Prise en charge de la prostitution de jeunes et très jeunes mineurs, particulièrement en-dessous de 15 ans (entre 12 et 22 ans). Travail majoritaire avec les jeunes en fugue, qui n’ont plus de lien avec les institutions. Utilisation de Snapchat avec un compte professionnel pour faciliter le contact avec les jeunes qui ont du mal à parler de la sexualité et intimité, particulièrement les violences, avec des inconnus. 80 accompagnements renforcés. Formations sur l’exploitations sexuelle (4 à 5 jours). Travail du CJM Santé avec les inspecteurs de l’ASE pour travailler sur les traumas, particulièrement après 18 ans. La fugue ne pourra pas être empêchée car reproduction du traumatisme de la séquestration : les jeunes trouveront toujours un moyen de fuguer car ils sont sous emprise (ex : sauter du 4e étage).

2,5 signalements par semaine au Parquet concernant la prostitution des mineurs en Seine-Saint-Denis. L’âge moyen est de 14 ans, il était de 16 ans en 2015.

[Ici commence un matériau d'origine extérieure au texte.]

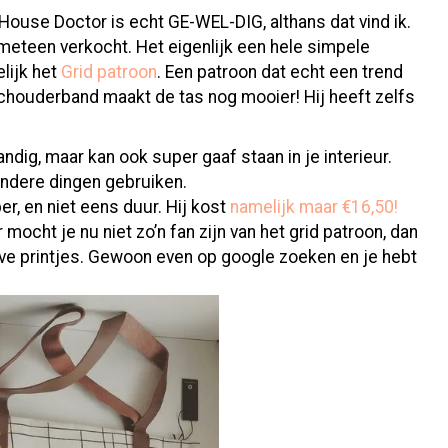
 House Doctor is echt GE-WEL-DIG, althans dat vind ik.
 meteen verkocht. Het eigenlijk een hele simpele
lijk het
Grid patroon
. Een patroon dat echt een trend
chouderband maakt de tas nog mooier! Hij heeft zelfs
andig, maar kan ook super gaaf staan in je interieur.
andere dingen gebruiken.
, en niet eens duur. Hij kost
namelijk maar €16,50!
 mocht je nu niet zo’n fan zijn van het grid patroon, dan
ve printjes. Gewoon even op google zoeken en je hebt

Asthériia propose également un soutien technique auprès des équipes enseignantes et commencent à intervenir dès la primaire (CM1 ; CM2) car il est constaté que les victimes sont de plus en plus jeunes.

La loi Taquet est un premier pas dans l’accompagnement des jeunes, particulièrement des jeunes de l’ASE, mais la temporalité constitue une limite majeure des dispositifs d’accompagnement. Besoin d’un accompagnement adapté aux profils des jeunes car différences de maturité et différences de temporalités.

 

 

Conclusion de l’atelier :

L’ensemble des participants s’accorde à dire que le besoin d’adapter la temporalité de nos accompagnements est un point commun à tous et qu’il est nécessaire de la prendre en compte en fonction des problématiques et des besoins des personnes (vulnérabilité ; besoin de soins ; régularisation administrative ; insertion professionnelle ; accès à l’autonomie …). Au sein d’Interlogement93, nous pouvons travailler sur ces difficultés et ces orientations en transversalité, au-delà des silos induits par les politiques publiques (ASE + AHI par exemple).